Qdrant - Installation
Ragfish provides Qdrant integration through the @ragfish/qdrant package.
Qdrant acts as the vector store for storing and searching the embeddings generated from your knowledge. Ragfish also provides QdrantRetriever to connect Qdrant with the retrieval layer. The current Ragfish architecture uses both QdrantVectorStore and QdrantRetriever.
Prerequisites
Before using Qdrant with Ragfish, you need:
Node.js
A Ragfish project
A running Qdrant instance
The required Qdrant connection details
Qdrant can be deployed according to your application's infrastructure requirements.

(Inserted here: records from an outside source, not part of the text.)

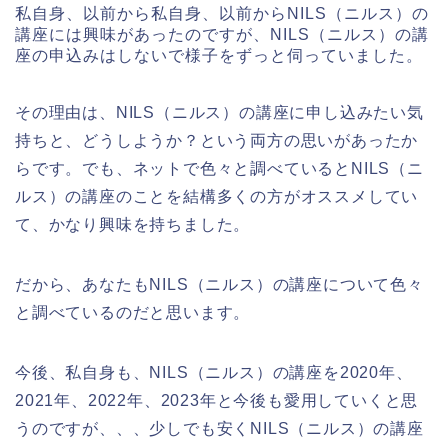
私自身、以前から私自身、以前からNILS（ニルス）の
講座には興味があったのですが、NILS（ニルス）の講
座の申込みはしないで様子をずっと伺っていました。
その理由は、NILS（ニルス）の講座に申し込みたい気
持ちと、どうしようか？という両方の思いがあったか
らです。でも、ネットで色々と調べているとNILS（ニ
ルス）の講座のことを結構多くの方がオススメしてい
て、かなり興味を持ちました。
だから、あなたもNILS（ニルス）の講座について色々
と調べているのだと思います。
今後、私自身も、NILS（ニルス）の講座を2020年、
2021年、2022年、2023年と今後も愛用していくと思
うのですが、、、少しでも安くNILS（ニルス）の講座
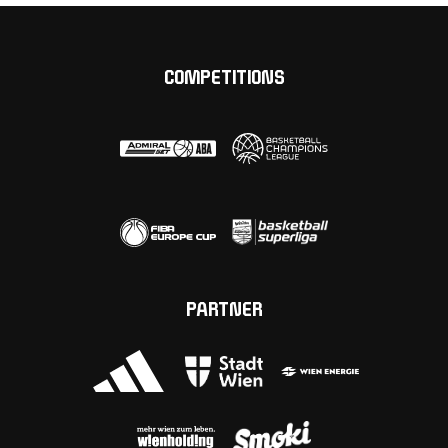
COMPETITIONS
PARTNER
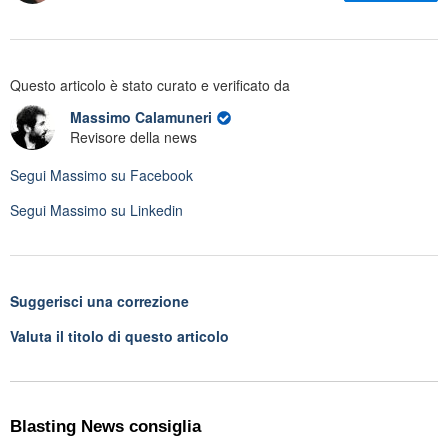
Questo articolo è stato curato e verificato da
Massimo Calamuneri
Revisore della news
Segui
Massimo
su Facebook
Segui
Massimo
su Linkedin
Suggerisci una correzione
Valuta il titolo di questo articolo
Blasting News consiglia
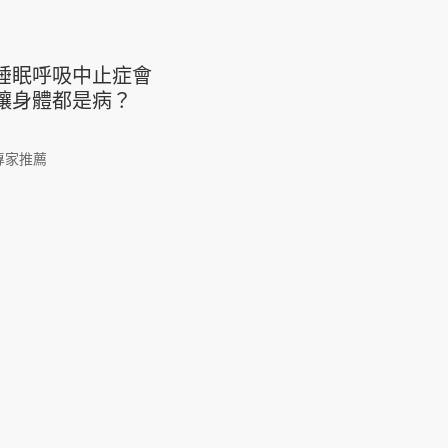
睡眠呼吸中止症會
讓身體都是病？
專家推薦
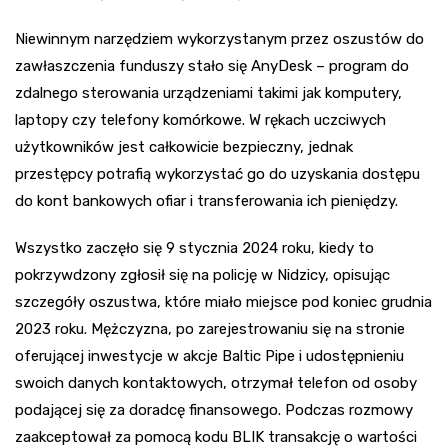
Niewinnym narzędziem wykorzystanym przez oszustów do
zawłaszczenia funduszy stało się AnyDesk – program do
zdalnego sterowania urządzeniami takimi jak komputery,
laptopy czy telefony komórkowe. W rękach uczciwych
użytkowników jest całkowicie bezpieczny, jednak
przestępcy potrafią wykorzystać go do uzyskania dostępu
do kont bankowych ofiar i transferowania ich pieniędzy.
Wszystko zaczęło się 9 stycznia 2024 roku, kiedy to
pokrzywdzony zgłosił się na policję w Nidzicy, opisując
szczegóły oszustwa, które miało miejsce pod koniec grudnia
2023 roku. Mężczyzna, po zarejestrowaniu się na stronie
oferującej inwestycje w akcje Baltic Pipe i udostępnieniu
swoich danych kontaktowych, otrzymał telefon od osoby
podającej się za doradcę finansowego. Podczas rozmowy
zaakceptował za pomocą kodu BLIK transakcję o wartości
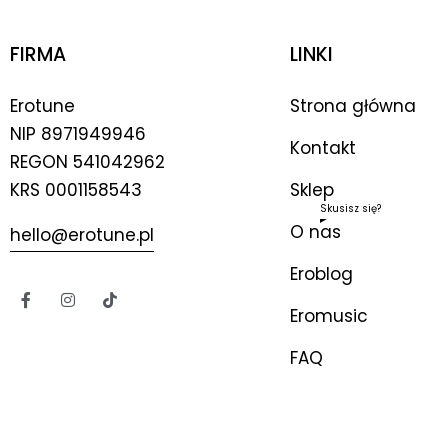
FIRMA
LINKI
Erotune
Strona główna
NIP
8971949946
Kontakt
REGON 541042962
KRS 0001158543
Sklep
Skusisz się?
O nas
hello@erotune.pl
Eroblog
Eromusic
FAQ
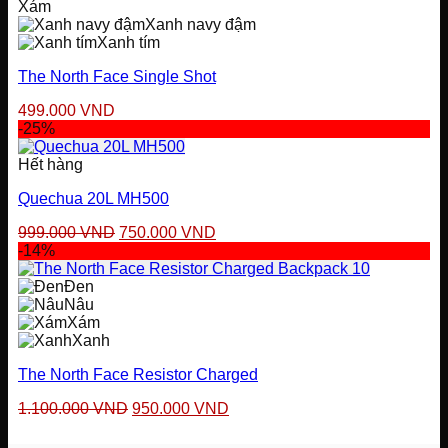
Xám
Xanh navy đậm
Xanh tím
The North Face Single Shot
499.000
VND
-25%
Hết hàng
Quechua 20L MH500
Giá
Giá
999.000
VND
750.000
VND
gốc
hiện
-14%
là:
tại
999.000 VND.
là:
Đen
750.000 VND.
Nâu
Xám
Xanh
The North Face Resistor Charged
Giá
Giá
1.100.000
VND
950.000
VND
gốc
hiện
là:
tại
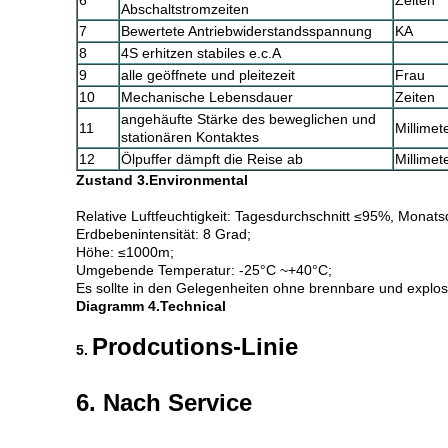
6
Zeiten
Abschaltstromzeiten
7
Bewertete Antriebwiderstandsspannung
KA
8
4S erhitzen stabiles e.c.A
9
alle geöffnete und pleitezeit
Frau
10
Mechanische Lebensdauer
Zeiten
angehäufte Stärke des beweglichen und
11
Millimet
stationären Kontaktes
12
Ölpuffer dämpft die Reise ab
Millimet
Zustand 3.Environmental
Relative Luftfeuchtigkeit: Tagesdurchschnitt ≤95%, Monat
Erdbebenintensität: 8 Grad;
Höhe: ≤1000m;
Umgebende Temperatur: -25°C ~+40°C;
Es sollte in den Gelegenheiten ohne brennbare und explo
Diagramm 4.Technical
Prodcutions-Linie
5.
6.
Nach Service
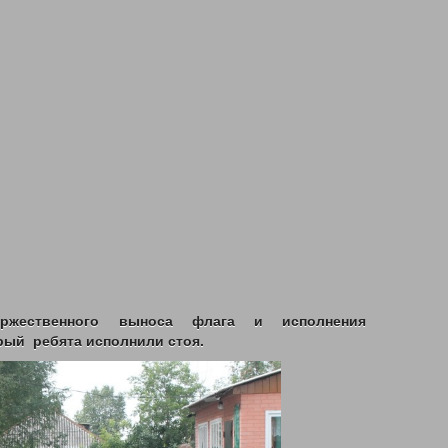
НЫМ МАТЕРЯМ
ОБЛАСТНОЙ МАТЕРИНСКИЙ (СЕМЕЙНЫЙ) КАПИТАЛ
 И ЧЛЕНАМ ИХ СЕМЕЙ И ГРАЖДАНАМ ИМЕЮЩИХ ДЕТЕЙ
ПЕЧЕНИЮ ФУНКЦИОНИРОВАНИЯ СИСТЕМЫ ДОЛГОВРЕМЕННОГО УХОДА
ТЫ НАСЕЛЕНИЯ
СОЦИАЛЬНЫЙ КОНТРАКТ
АДРЕСНАЯ МАТЕРИАЛЬН
ВЫДАЧА СПРАВОК О ПРИЗНАНИИ ГРАЖДАН МАЛОИМУЩИМИ
ЩЕНИЯ И КОММУНАЛЬНЫХ УСЛУГ
РАБОТНИКАМ ГОСУДАРСТВЕННЫХ 
СПОРТА
ДЕНЕЖНЫЕ ВЫПЛАТЫ
ПРИСВОЕНИЕ ЗВАНИЯ «ВЕТЕРАН ТР
ЕНИЕ
ЬНЫЕ
ЕНИЯ
ИНТЕРНЕТ ПРИЕМНАЯ
ГО ГАЗА
ОТНИКА
ДЕНЬ СОЦИАЛЬНОГО РАБОТНИКА 2018Г.
КЕМЕРОВСКАЯ ОБЛ
ржественного выноса флага и исполнения
ДЕТСКИЙ ТЕЛЕФОН ДОВЕРИЯ
ДАРИТЕ ДОБРОТУ СЕРДЕЦ
рый ребята исполнили стоя.
ЖАРНАЯ БЕЗОПАСНОСТЬ
ПРОТИВОПАВОДКОВЫЕ УЧЕНИЯ
ГИМН КУЗ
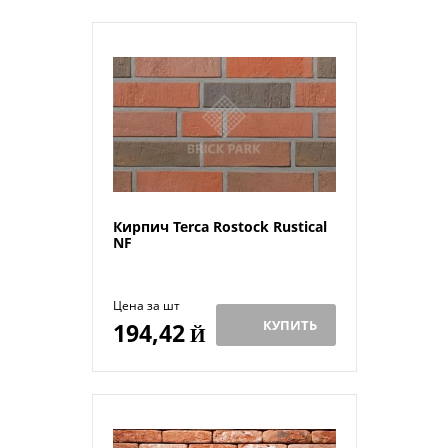
Кирпич Terca Rostock Rustical
NF
Цена за шт
КУПИТЬ
194,42
Й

Install the Ragfish Qdrant Package
Install the Qdrant integration:
npm install @ragfish/qdrant
Your application should also have the Ragfish Core package installed:
npm install @ragfish/core
If you are using OpenAI for embeddings and response generation:
npm install @ragfish/openai
A typical project therefore uses:
@ragfish/core @ragfish/openai @ragfish/qdrant
Qdrant Architecture
The Qdrant integration provides two important components:
@ragfish/qdrant │ ├── QdrantVectorStore └── QdrantRetriever
Basic Setup
Import the Qdrant components:
import {
QdrantVectorStore,
QdrantRetriever
} from "@ragfish/qdrant";
Create a vector store:
const store = new QdrantVectorStore({
// Qdrant configuration
});
Then create a retriever:
const retriever = new QdrantRetriever({
vectorStore: store,
collectionName: "knowledge"
});
The Ragfish master example follows this same pattern, creating a QdrantVectorStore and passing it to QdrantRetriever with a collection name.
Environment Variables
For production applications, keep Qdrant connection information outside your source code.
For example:
QDRANT_URL=your-qdrant-url QDRANT_API_KEY=your-qdrant-api-key
The exact configuration properties supported by QdrantVectorStore should be taken from the version of @ragfish/qdrant installed in your project.
Qdrant with OpenAI
A typical Ragfish RAG application can combine Qdrant with OpenAI:
OpenAIEmbedding
│
▼
QdrantVectorStore
│
▼
QdrantRetriever
│
▼
Chat
│
▼
OpenAILLM
The embedding model generates vectors, Qdrant stores and searches those vectors, the retriever returns relevant content, and the LLM generates the final response.
Complete Setup
A basic application structure looks like:
import { Settings, Chat } from "@ragfish/core";
import {
OpenAILLM,
OpenAIEmbedding
} from "@ragfish/openai";
import {
QdrantVectorStore,
QdrantRetriever
} from "@ragfish/qdrant";
Settings.llm = new OpenAILLM({
apiKey: process.env.OPENAI_API_KEY
});
Settings.embedModel = new OpenAIEmbedding({
apiKey: process.env.OPENAI_API_KEY
});
const store = new QdrantVectorStore({
// Qdrant configuration
});
const retriever = new QdrantRetriever({
vectorStore: store,
collectionName: "knowledge"
});
const chat = new Chat({
retriever
});
Verify the Installation
After installation, verify that the packages can be imported successfully:
import { Chat } from "@ragfish/core";
import {
OpenAILLM,
OpenAIEmbedding
} from "@ragfish/openai";
import {
QdrantVectorStore,
QdrantRetriever
} from "@ragfish/qdrant";
If these imports resolve successfully, the required Ragfish packages are available to your project.
Troubleshooting
Package Not Found
If the package cannot be resolved, verify that it is installed:
npm install @ragfish/qdrant
Qdrant Connection Failure
Check:
Qdrant URL
Authentication credentials
Network connectivity
Qdrant service availability
Collection Not Found
Make sure the collection configured in QdrantRetriever exists and contains the expected indexed knowledge.
For Example:
const retriever = new QdrantRetriever({
vectorStore: store,
collectionName: "knowledge"
});
The collection name must correspond to the knowledge collection you intend to search.